The clinical manifestations of our patient were suggestive of the diagnosis of MFS, although she reported no antecedent infection. Table 1 shows the differential diagnosis of the patient. Brainstem diseases and botulism, which may mimic the clinical picture, were excluded by neuroimaging and electrophysiological studies. Electrodiagnostic evidence of polyradiculopathy and elevation of protein level in the CSF supported the diagnosis. Although there was a mild pleocytosis in the CSF, extensive investigations regarding infectious disorders including syphilis and human immunodeficiency virus (HIV), revealed no abnormal findings. Rauschka et al.5 reported that although the typical finding is albuminocytological dissociation with no or few (i.e., <5 cells/mm3) leucocytes in the CSF, with exclusion of mimicking infectious or malignant disorders in a typical clinical context, pleocytosis is not a criteria of exclusion in Guillain-Barré syndrome.

TABLE 1.

 The diagnoses considered and excluded by serological, microbiological, and electrophysiological methods in the patient.

Botulism
Stroke
Brainstem encephalitis
Carcinomatous meningitis
Lymphomatous meningitis
Hepatitis viruses infections
HIV infection
Syphilis
Paraneoplastic syndromes

Ophthalmoplegia is the most characteristic finding in MFS.1,2,6 In addition to the involvement of the extraocular muscles, internal ophthalmoplegia develops in approximately 50% of patients with MFS.1,2,7 In our patient, pupillomotor palsy was more prominent than the paresis of the extraocular muscles and it resolved in a significantly shorter time, suggesting an independent mechanism of pupillomotor involvement in MFS, as previously proposed.3

Light-near dissociation and cholinergic supersensitivity may develop in patients with MFS.3 Keane4 reported two cases of MFS with cholinergic supersensitivity and light-near dissociation. The author proposed that aberrant reinnervation of the iris sphincter muscles denervated following a postganglionic parasympathetic lesion by the fibres to the ciliary muscles caused the pupillary findings.4,6,8 Nitta et al.3 also reported four patients with MFS presenting with mydriatic pupils unreactive to light stimuli. As two of the patients with light-near dissociation had cholinergic supersensitivity, whereas the other two patients responding neither light nor the near stimuli did not, the authors postulated that cholinergic supersensitivity might be associated with light-near dissociation and both may occur due to denervation of iris sphincter muscles.3

Although our patient exhibited cholinergic supersensitivity suggesting a postganglionic parasympathetic lesion causing tonic pupil, other characteristic findings of tonic pupil such as light-near dissociation, vermiform iris movements, or a prominent delay of redilation of the pupils were not observed during the course of the disease. Furthermore, pupil hypersensitivity was present from the onset of the symptoms, excluding the possibility of reinnervation of the iris sphincter muscle. The transient nature of the findings is also against a tonic pupil, which is a permanent disorder. Therefore, reinnervation of a denervated iris sphincter muscle seems unlikely in our patient. Indeed, cholinergic supersensitivity may also develop due to preganglionic parasympathetic lesions.9

A distinctive feature of our patient was the absence of anti-GQ1b antibody. Up to 95% of the patients have anti-GQ1b immunoglobulin G (IgG) antibodies during the acute phase of MFS, owing to the high specifity and sensitivity, these antibodies are useful to confirm the diagnosis; however, a negative result does not exclude the diagnosis.1,10 To the best of our knowledge, acute areflexic mydriasis showing cholinergic supersensitivity has not been reported in anti-GQ1b-negative MFS before.

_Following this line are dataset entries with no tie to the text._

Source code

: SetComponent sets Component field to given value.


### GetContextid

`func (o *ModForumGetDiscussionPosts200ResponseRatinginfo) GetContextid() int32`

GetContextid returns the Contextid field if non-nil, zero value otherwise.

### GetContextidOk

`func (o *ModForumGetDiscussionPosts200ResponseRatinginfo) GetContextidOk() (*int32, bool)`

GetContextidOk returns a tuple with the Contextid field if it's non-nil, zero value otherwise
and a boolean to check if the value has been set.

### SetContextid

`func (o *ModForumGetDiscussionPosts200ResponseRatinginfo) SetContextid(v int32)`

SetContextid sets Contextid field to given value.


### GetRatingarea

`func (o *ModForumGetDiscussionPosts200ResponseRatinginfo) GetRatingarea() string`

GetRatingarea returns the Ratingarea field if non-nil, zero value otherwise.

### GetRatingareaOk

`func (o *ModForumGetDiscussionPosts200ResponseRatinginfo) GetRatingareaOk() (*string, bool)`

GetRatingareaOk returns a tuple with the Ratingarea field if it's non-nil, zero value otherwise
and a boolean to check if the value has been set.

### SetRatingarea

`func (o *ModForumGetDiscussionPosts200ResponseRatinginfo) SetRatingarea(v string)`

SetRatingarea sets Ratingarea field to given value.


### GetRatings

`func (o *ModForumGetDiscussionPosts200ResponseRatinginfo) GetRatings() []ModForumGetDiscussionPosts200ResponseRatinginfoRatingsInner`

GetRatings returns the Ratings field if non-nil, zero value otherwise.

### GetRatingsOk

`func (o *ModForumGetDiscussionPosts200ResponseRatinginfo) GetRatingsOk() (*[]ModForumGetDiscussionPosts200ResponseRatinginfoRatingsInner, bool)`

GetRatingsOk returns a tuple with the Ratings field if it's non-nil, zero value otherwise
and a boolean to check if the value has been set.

In conclusion, in the case of acute bilateral areflexic mydriasis, which poses a diagnostic challenge to the clinician, the diagnosis of MFS should be considered even in the absence of serum anti-GQ1b antibody. Presence of cholinergic supersensitivity in the absence of light-near dissociation suggests that these two processes may be independent, at least in some of the patients with MFS.

Declaration of interest: The authors report no conflict of interest. The authors alone are responsible for the content and writing of the paper.